» **SEU OBJETIVO**
Edite o texto sobre a pimenta-do-reino e transcreva o trecho de "A pimenta-do-reino é uma" a "oferta deste produto.", trocando "pequenos agricultores" por "pequenos produtores".

» **TEXTO FORNECIDO**

A pimenta-do-reino é uma planta exótica. Não veio da biodiversidade amazônica, nem de povos originários. Seu desenvolvimento por imigrantes japoneses no Pará iniciou a era da adubação, dos NPKs, e da mecanização agrícola na Amazônia. Mais da metade da produção vem de pequenos agricultores. Eles não são avessos a inovações, quando têm preço remunerador e mercado. É possível aumentar a produtividade e aproveitar áreas degradadas, com um produto de alta densidade de renda. Eles podem complementar a safra capixaba e não perder a capacidade da oferta deste produto.
Para a COP 30 em Belém predominam para a Amazônia propostas focadas no atraso: extrativismo florestal,reiteradamente fracassado; retorno a “práticas, saberes, fazeres e poéticas”, do Neolítico; criação de “redes de intenções, relações, conhecimentos e narrativas”, biocêntricas e antropofóbicas. Ou ainda, as pautas descarbonizantes, impostas por países desenvolvidos,grandes emissores de CO2, e logo assumidas por aqui, seguindo o tradicional “complexo de vira-lata”. Subdesenvolvimento não se improvisa mesmo.
A pimenta-do-reino é um dos exemplos do verdadeiro desenvolvimento sustentável, passível de ser promovido pelo agro na Amazônia, como o plantio intensivo de açaí, dendê, cacau ou grãos.Temas agrícolas concretos como esses, não estarão em debate na COP 30 em Belém. Mais de um milhão de produtores rurais, sem voz, serão ignorados. Ao eugenismo ambientalista e ao imperialismo internacional não interessa o futuro da população, nem dos agricultores amazônicos, quanto mais o dos pipericultores.Se conseguirem internacionalizar a soberania da Amazônia e congelar ainda mais seu desenvolvimento, aí sim, o Brasil terá um enorme passado pela frente, como vaticinava Millôr Fernandes. Para esses “especialistas”, movidos a dólares, pimenta nos olhos dos outros é refresco.

Entradas armazenadas:
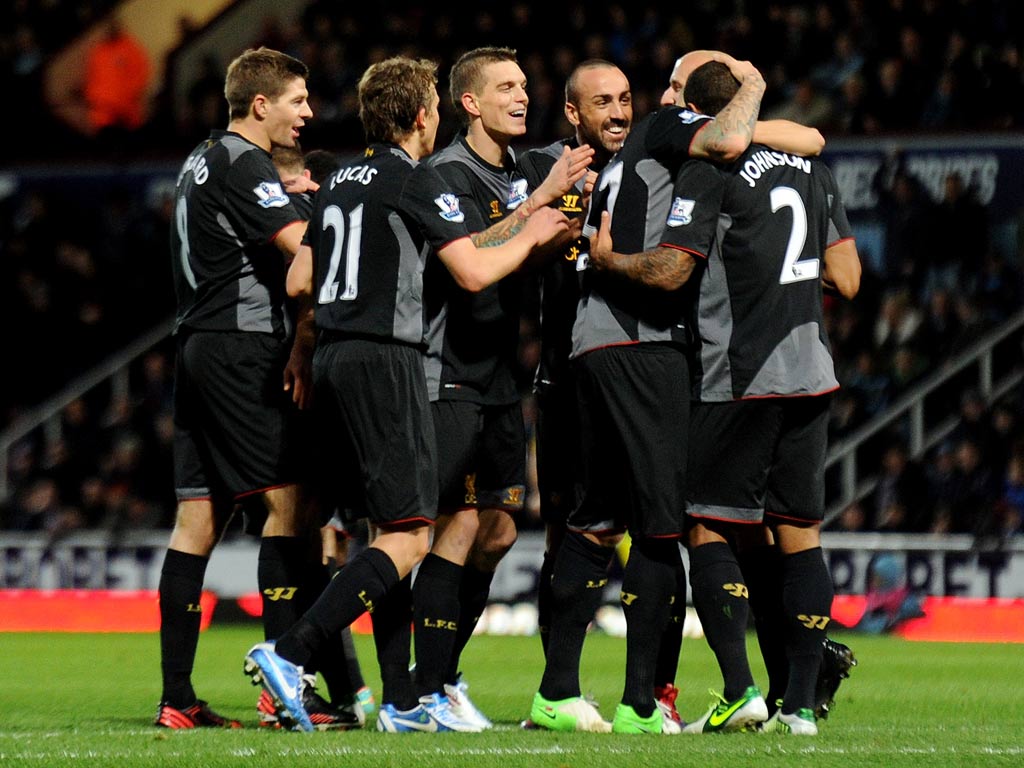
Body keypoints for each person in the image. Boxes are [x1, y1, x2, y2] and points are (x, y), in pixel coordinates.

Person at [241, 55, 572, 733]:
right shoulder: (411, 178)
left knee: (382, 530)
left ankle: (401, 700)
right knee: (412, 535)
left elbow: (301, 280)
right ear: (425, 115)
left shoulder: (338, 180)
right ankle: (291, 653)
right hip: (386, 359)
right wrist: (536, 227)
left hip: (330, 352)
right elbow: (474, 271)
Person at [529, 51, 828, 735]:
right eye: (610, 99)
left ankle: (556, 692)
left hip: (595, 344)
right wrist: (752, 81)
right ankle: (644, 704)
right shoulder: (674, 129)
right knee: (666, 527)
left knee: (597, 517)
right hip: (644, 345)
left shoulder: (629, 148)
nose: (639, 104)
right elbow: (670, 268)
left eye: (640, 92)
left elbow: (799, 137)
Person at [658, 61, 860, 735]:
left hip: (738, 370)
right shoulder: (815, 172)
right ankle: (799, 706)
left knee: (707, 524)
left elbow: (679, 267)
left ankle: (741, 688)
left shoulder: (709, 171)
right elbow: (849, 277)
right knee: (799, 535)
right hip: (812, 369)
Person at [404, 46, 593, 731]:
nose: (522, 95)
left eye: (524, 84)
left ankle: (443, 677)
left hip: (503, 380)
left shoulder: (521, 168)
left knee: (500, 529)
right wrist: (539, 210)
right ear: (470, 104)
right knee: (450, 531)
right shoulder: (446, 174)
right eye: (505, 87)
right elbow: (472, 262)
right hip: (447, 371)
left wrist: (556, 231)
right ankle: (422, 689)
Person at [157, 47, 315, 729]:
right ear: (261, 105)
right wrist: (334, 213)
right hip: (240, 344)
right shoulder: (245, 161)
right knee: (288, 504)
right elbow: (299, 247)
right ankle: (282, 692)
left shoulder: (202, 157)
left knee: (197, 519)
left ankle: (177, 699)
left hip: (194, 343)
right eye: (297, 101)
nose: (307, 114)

==

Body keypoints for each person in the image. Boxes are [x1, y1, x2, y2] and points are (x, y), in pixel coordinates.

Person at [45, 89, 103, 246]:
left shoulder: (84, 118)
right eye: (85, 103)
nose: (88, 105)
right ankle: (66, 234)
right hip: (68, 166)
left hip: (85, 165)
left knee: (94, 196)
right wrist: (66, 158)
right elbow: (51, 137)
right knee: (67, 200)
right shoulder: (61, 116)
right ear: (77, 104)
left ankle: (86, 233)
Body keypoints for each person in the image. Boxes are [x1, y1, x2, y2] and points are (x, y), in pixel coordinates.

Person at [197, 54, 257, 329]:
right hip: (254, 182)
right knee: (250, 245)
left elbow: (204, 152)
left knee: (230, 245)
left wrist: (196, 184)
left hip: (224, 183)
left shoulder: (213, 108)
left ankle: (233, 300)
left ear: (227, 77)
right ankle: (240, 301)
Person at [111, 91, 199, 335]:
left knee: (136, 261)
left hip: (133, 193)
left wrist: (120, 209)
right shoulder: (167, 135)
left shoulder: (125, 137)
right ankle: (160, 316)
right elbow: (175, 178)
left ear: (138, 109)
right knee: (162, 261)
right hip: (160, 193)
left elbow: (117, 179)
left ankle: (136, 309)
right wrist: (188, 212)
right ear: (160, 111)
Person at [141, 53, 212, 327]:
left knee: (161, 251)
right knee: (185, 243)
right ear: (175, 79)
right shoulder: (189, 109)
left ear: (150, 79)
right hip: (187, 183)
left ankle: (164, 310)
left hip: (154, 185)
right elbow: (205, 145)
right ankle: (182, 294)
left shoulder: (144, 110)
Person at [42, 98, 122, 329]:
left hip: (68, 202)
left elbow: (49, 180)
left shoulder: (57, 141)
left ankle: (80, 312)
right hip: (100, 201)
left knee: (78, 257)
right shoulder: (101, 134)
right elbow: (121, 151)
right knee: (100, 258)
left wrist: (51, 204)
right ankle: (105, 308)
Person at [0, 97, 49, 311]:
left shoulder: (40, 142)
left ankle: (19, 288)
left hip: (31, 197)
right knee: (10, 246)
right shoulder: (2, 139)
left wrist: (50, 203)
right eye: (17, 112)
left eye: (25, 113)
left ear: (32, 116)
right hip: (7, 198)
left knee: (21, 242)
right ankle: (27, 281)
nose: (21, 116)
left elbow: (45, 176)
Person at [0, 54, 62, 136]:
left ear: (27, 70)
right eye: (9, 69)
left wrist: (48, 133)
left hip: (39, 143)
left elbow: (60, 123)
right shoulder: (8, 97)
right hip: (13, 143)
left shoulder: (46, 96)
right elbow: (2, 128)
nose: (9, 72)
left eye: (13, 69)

==

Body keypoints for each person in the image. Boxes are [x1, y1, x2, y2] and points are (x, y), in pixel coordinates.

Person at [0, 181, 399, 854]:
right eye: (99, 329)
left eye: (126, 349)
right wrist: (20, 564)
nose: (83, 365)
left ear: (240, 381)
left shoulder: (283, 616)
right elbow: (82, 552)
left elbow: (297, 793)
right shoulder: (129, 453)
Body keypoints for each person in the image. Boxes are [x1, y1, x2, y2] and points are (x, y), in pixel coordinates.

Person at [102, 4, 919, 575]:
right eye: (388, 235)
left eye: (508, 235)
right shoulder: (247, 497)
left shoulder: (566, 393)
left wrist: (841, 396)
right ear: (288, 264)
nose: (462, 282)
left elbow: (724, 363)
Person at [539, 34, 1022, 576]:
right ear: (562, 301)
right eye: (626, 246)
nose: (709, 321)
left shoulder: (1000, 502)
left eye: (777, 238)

» **SOLUÇÃO ABAIXO**
A pimenta-do-reino é uma planta exótica. Não veio da biodiversidade amazônica, nem de povos originários. Seu desenvolvimento por imigrantes japoneses no Pará iniciou a era da adubação, dos NPKs, e da mecanização agrícola na Amazônia. Mais da metade da produção vem de pequenos produtores. Eles não são avessos a inovações, quando têm preço remunerador e mercado. É possível aumentar a produtividade e aproveitar áreas degradadas, com um produto de alta densidade de renda. Eles podem complementar a safra capixaba e não perder a capacidade da oferta deste produto.